→ Work to complete
Swap "coeruleus" for "caeruleus" throughout the text of every item below, leaving all other text unchanged and omitting the pictures from your answer.

*** Data for the task Section Begins ***

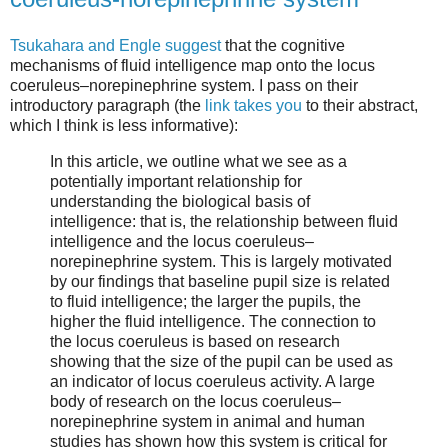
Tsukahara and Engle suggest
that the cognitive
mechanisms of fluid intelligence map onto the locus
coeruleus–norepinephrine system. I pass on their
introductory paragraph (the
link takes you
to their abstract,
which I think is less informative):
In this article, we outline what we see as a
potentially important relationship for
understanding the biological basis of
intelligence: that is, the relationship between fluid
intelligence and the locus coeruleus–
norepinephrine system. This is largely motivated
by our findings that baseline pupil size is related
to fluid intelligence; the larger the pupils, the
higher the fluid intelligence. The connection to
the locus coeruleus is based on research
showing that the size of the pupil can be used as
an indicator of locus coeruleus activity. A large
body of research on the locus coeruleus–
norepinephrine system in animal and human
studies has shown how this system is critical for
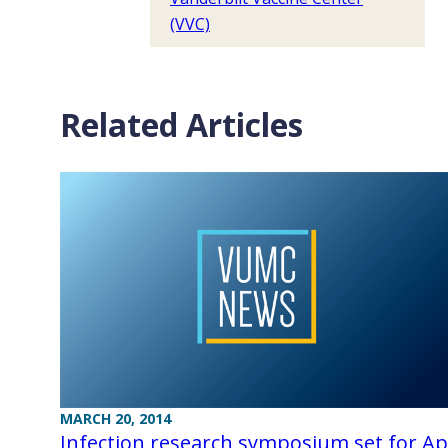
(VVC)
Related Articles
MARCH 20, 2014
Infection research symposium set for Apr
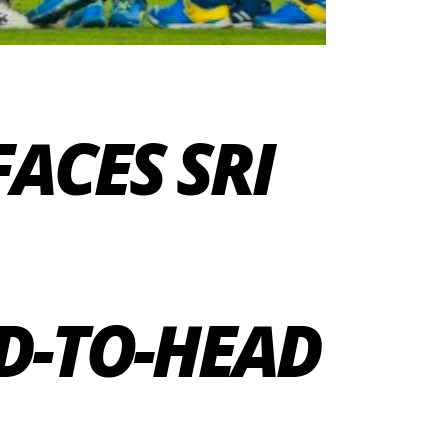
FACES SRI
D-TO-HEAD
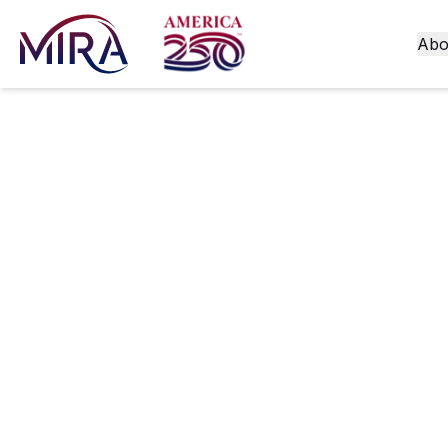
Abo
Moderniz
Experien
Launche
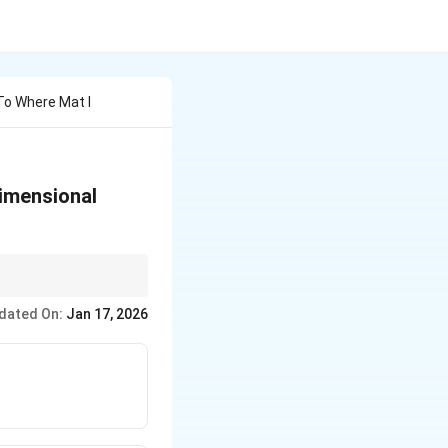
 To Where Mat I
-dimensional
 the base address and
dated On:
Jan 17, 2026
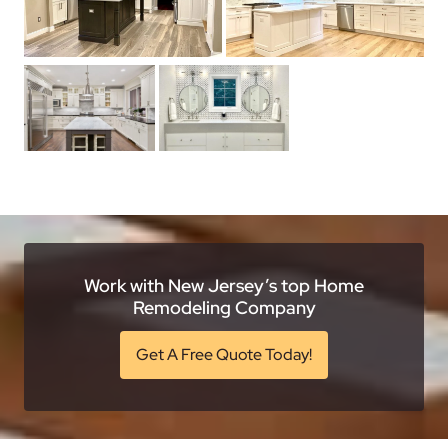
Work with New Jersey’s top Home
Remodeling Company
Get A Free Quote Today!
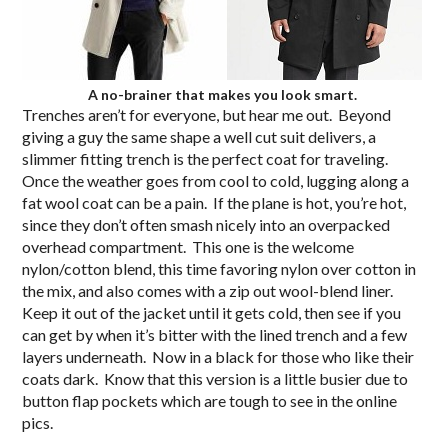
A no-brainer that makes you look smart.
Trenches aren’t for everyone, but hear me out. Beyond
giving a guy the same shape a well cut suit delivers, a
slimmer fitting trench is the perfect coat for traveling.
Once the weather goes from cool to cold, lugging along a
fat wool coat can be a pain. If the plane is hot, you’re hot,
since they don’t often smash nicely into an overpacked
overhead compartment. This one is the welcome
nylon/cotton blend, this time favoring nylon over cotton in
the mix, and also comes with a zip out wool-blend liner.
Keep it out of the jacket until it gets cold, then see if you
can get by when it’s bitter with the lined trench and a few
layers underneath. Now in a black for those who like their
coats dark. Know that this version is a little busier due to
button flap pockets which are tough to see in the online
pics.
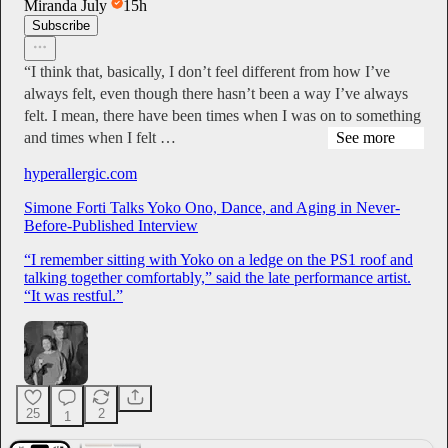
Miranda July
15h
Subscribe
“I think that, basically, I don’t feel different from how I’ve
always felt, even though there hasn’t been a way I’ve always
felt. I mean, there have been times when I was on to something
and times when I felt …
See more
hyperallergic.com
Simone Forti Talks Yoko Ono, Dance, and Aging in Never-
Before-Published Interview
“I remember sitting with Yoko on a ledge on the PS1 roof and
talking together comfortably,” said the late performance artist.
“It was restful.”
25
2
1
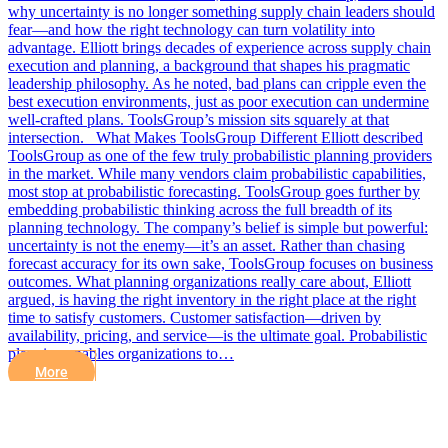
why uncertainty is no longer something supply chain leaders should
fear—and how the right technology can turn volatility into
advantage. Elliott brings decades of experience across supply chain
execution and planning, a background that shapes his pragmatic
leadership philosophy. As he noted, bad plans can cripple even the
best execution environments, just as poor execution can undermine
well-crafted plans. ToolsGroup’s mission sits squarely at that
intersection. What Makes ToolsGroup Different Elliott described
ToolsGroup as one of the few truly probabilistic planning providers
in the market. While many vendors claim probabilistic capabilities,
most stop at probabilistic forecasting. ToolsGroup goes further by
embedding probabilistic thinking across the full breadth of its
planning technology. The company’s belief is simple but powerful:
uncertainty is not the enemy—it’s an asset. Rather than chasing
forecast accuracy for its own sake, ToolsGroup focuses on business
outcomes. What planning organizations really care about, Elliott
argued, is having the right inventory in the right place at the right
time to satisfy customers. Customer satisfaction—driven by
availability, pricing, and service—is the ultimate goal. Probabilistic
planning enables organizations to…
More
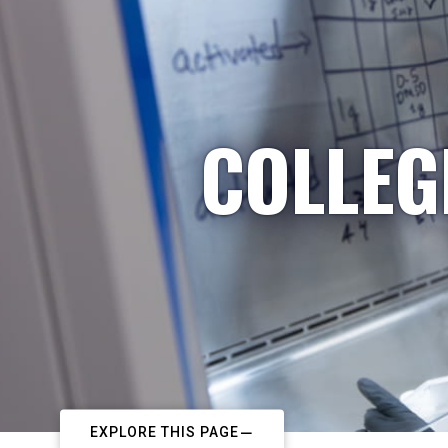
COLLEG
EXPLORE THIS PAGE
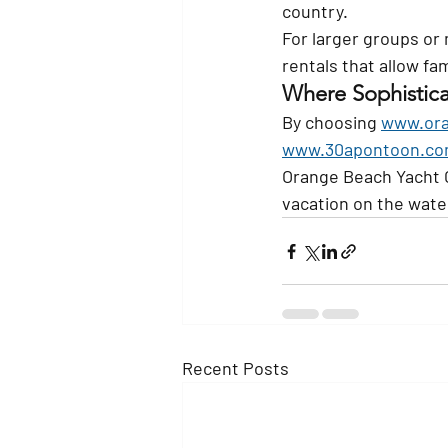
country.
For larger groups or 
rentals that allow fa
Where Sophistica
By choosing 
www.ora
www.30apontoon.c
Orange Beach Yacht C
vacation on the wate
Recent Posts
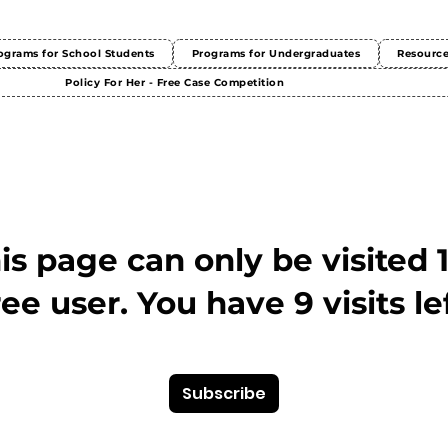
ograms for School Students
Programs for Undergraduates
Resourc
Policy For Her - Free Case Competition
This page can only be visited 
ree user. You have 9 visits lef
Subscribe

*** Data for the task Section Ends ***

→ Written response
Tsukahara and Engle suggest
that the cognitive
mechanisms of fluid intelligence map onto the locus
caeruleus–norepinephrine system. I pass on their
introductory paragraph (the
link takes you
to their abstract,
which I think is less informative):
In this article, we outline what we see as a
potentially important relationship for
understanding the biological basis of
intelligence: that is, the relationship between fluid
intelligence and the locus caeruleus–
norepinephrine system. This is largely motivated
by our findings that baseline pupil size is related
to fluid intelligence; the larger the pupils, the
higher the fluid intelligence. The connection to
the locus caeruleus is based on research
showing that the size of the pupil can be used as
an indicator of locus caeruleus activity. A large
body of research on the locus caeruleus–
norepinephrine system in animal and human
studies has shown how this system is critical for
(VVC)
Related Articles
MARCH 20, 2014
Infection research symposium set for Apr
FACES SRI
D-TO-HEAD
Abo
Moderniz
Experien
Launche
 To Where Mat I
-dimensional
 the base address and
dated On:
Jan 17, 2026
Work with New Jersey’s top Home
Remodeling Company
Get A Free Quote Today!
A no-brainer that makes you look smart.
Trenches aren’t for everyone, but hear me out. Beyond
giving a guy the same shape a well cut suit delivers, a
slimmer fitting trench is the perfect coat for traveling.
Once the weather goes from cool to cold, lugging along a
fat wool coat can be a pain. If the plane is hot, you’re hot,
since they don’t often smash nicely into an overpacked
overhead compartment. This one is the welcome
nylon/cotton blend, this time favoring nylon over cotton in
the mix, and also comes with a zip out wool-blend liner.
Keep it out of the jacket until it gets cold, then see if you
can get by when it’s bitter with the lined trench and a few
layers underneath. Now in a black for those who like their
coats dark. Know that this version is a little busier due to
button flap pockets which are tough to see in the online
pics.
Miranda July
15h
Subscribe
“I think that, basically, I don’t feel different from how I’ve
always felt, even though there hasn’t been a way I’ve always
felt. I mean, there have been times when I was on to something
and times when I felt …
See more
hyperallergic.com
Simone Forti Talks Yoko Ono, Dance, and Aging in Never-
Before-Published Interview
“I remember sitting with Yoko on a ledge on the PS1 roof and
talking together comfortably,” said the late performance artist.
“It was restful.”
25
2
1
why uncertainty is no longer something supply chain leaders should
fear—and how the right technology can turn volatility into
advantage. Elliott brings decades of experience across supply chain
execution and planning, a background that shapes his pragmatic
leadership philosophy. As he noted, bad plans can cripple even the
best execution environments, just as poor execution can undermine
well-crafted plans. ToolsGroup’s mission sits squarely at that
intersection. What Makes ToolsGroup Different Elliott described
ToolsGroup as one of the few truly probabilistic planning providers
in the market. While many vendors claim probabilistic capabilities,
most stop at probabilistic forecasting. ToolsGroup goes further by
embedding probabilistic thinking across the full breadth of its
planning technology. The company’s belief is simple but powerful:
uncertainty is not the enemy—it’s an asset. Rather than chasing
forecast accuracy for its own sake, ToolsGroup focuses on business
outcomes. What planning organizations really care about, Elliott
argued, is having the right inventory in the right place at the right
time to satisfy customers. Customer satisfaction—driven by
availability, pricing, and service—is the ultimate goal. Probabilistic
planning enables organizations to…
More
COLLEG
EXPLORE THIS PAGE
country.
For larger groups or 
rentals that allow fa
Where Sophistica
By choosing 
www.ora
www.30apontoon.c
Orange Beach Yacht C
vacation on the wate
Recent Posts
ograms for School Students
Programs for Undergraduates
Resourc
Policy For Her - Free Case Competition
This page can only be visited 
ree user. You have 9 visits lef
Subscribe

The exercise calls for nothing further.